> _The records_
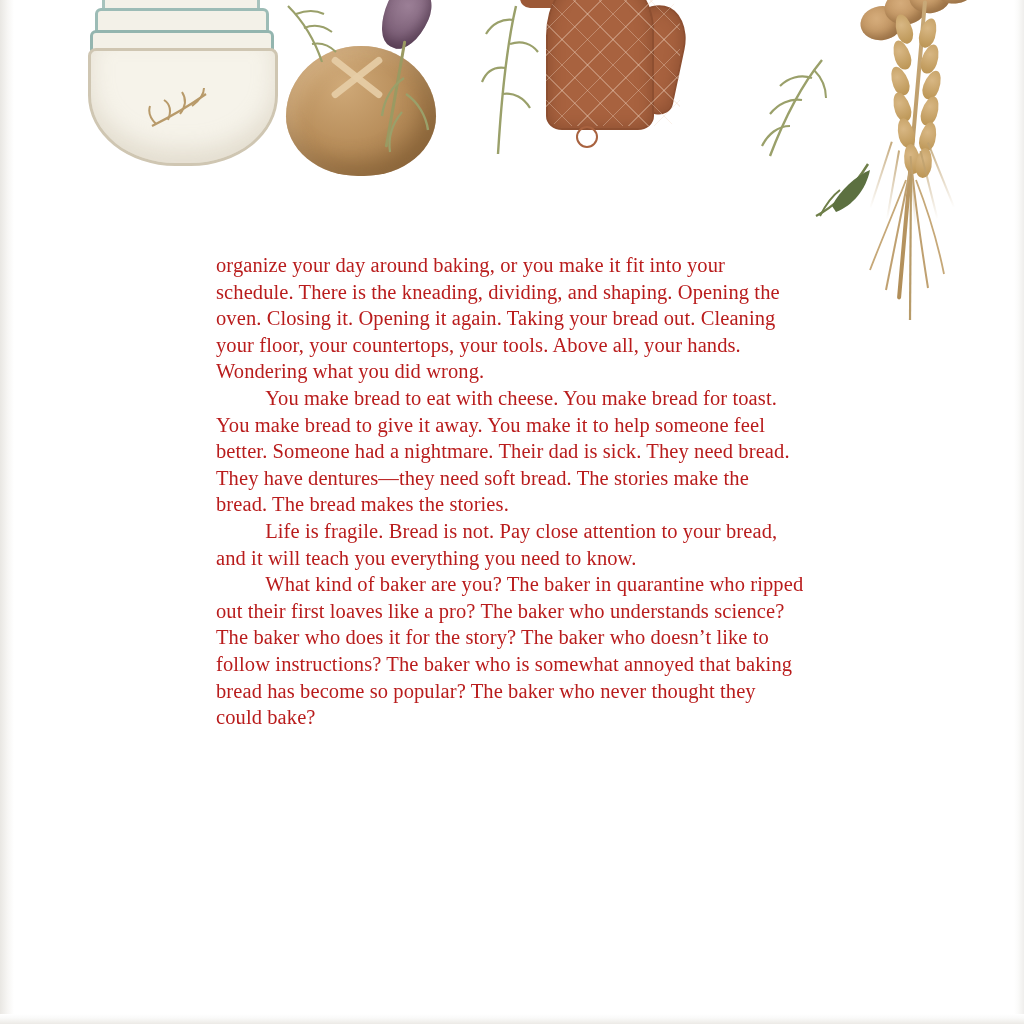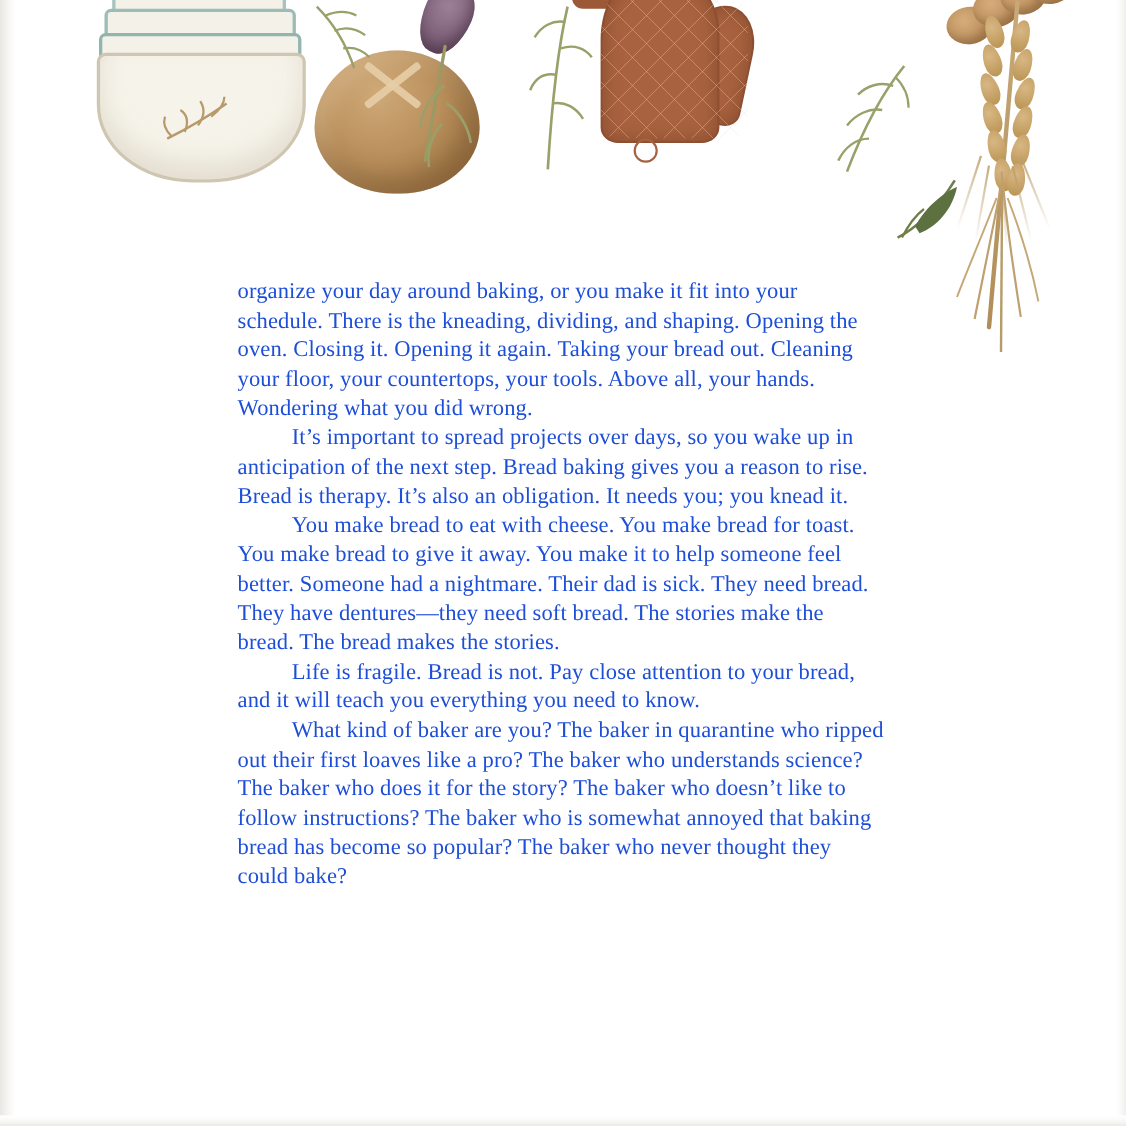--- a/index.html
+++ b/index.html
@@ -195,21 +195,21 @@
 
   
   .textblock {
     position: absolute;
     left: 216px;
     top: 252px;
     width: 588px;
     font-family: "Liberation Serif", serif;
     font-size: 20.5px;
     line-height: 26.6px;
-    color: #1d4ed8;
+    color: #b91c1c;
     text-align: left;
     letter-spacing: .1px;
   }
   .textblock p { margin: 0; }
   .textblock p.indent { text-indent: 2.4em; }
 </style>
 </head>
 <body>
 
 <div class="page">
@@ -318,19 +318,18 @@
         <path d="M76 0 C80 40 86 80 92 118" stroke="#bfa070" stroke-width="2" fill="none"></path>
         <path d="M70 10 C56 46 44 74 34 100" stroke="#c6a878" stroke-width="1.8" fill="none"></path>
         <path d="M80 10 C94 46 102 74 108 104" stroke="#c6a878" stroke-width="1.8" fill="none"></path>
         <path d="M75 4 C75 60 74 110 74 150" stroke="#b79b69" stroke-width="2.2" fill="none"></path>
       </svg>
     </div>
   </div>
 
   <div class="textblock">
     <p>organize your day around baking, or you make it fit into your schedule. There is the kneading, dividing, and shaping. Opening the oven. Closing it. Opening it again. Taking your bread out. Cleaning your floor, your countertops, your tools. Above all, your hands. Wondering what you did wrong.</p>
-    <p class="indent">It’s important to spread projects over days, so you wake up in anticipation of the next step. Bread baking gives you a reason to rise. Bread is therapy. It’s also an obligation. It needs you; you knead it.</p>
     <p class="indent">You make bread to eat with cheese. You make bread for toast. You make bread to give it away. You make it to help someone feel better. Someone had a nightmare. Their dad is sick. They need bread. They have dentures—they need soft bread. The stories make the bread. The bread makes the stories.</p>
     <p class="indent">Life is fragile. Bread is not. Pay close attention to your bread, and it will teach you everything you need to know.</p>
     <p class="indent">What kind of baker are you? The baker in quarantine who ripped out their first loaves like a pro? The baker who understands science? The baker who does it for the story? The baker who doesn’t like to follow instructions? The baker who is somewhat annoyed that baking bread has become so popular? The baker who never thought they could bake?</p>
   </div>
 
 </div>
 
 </body></html>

> _Aim of the exercise_
Looking at the data above, return every line from the one with "width: 588px;" down to the one with "need to know.</p>", exactly and inclusively.

> _Completed task_
     width: 588px;
     font-family: "Liberation Serif", serif;
     font-size: 20.5px;
     line-height: 26.6px;
-    color: #1d4ed8;
+    color: #b91c1c;
     text-align: left;
     letter-spacing: .1px;
   }
   .textblock p { margin: 0; }
   .textblock p.indent { text-indent: 2.4em; }
 </style>
 </head>
 <body>
 
 <div class="page">
@@ -318,19 +318,18 @@
         <path d="M76 0 C80 40 86 80 92 118" stroke="#bfa070" stroke-width="2" fill="none"></path>
         <path d="M70 10 C56 46 44 74 34 100" stroke="#c6a878" stroke-width="1.8" fill="none"></path>
         <path d="M80 10 C94 46 102 74 108 104" stroke="#c6a878" stroke-width="1.8" fill="none"></path>
         <path d="M75 4 C75 60 74 110 74 150" stroke="#b79b69" stroke-width="2.2" fill="none"></path>
       </svg>
     </div>
   </div>
 
   <div class="textblock">
     <p>organize your day around baking, or you make it fit into your schedule. There is the kneading, dividing, and shaping. Opening the oven. Closing it. Opening it again. Taking your bread out. Cleaning your floor, your countertops, your tools. Above all, your hands. Wondering what you did wrong.</p>
-    <p class="indent">It’s important to spread projects over days, so you wake up in anticipation of the next step. Bread baking gives you a reason to rise. Bread is therapy. It’s also an obligation. It needs you; you knead it.</p>
     <p class="indent">You make bread to eat with cheese. You make bread for toast. You make bread to give it away. You make it to help someone feel better. Someone had a nightmare. Their dad is sick. They need bread. They have dentures—they need soft bread. The stories make the bread. The bread makes the stories.</p>
     <p class="indent">Life is fragile. Bread is not. Pay close attention to your bread, and it will teach you everything you need to know.</p>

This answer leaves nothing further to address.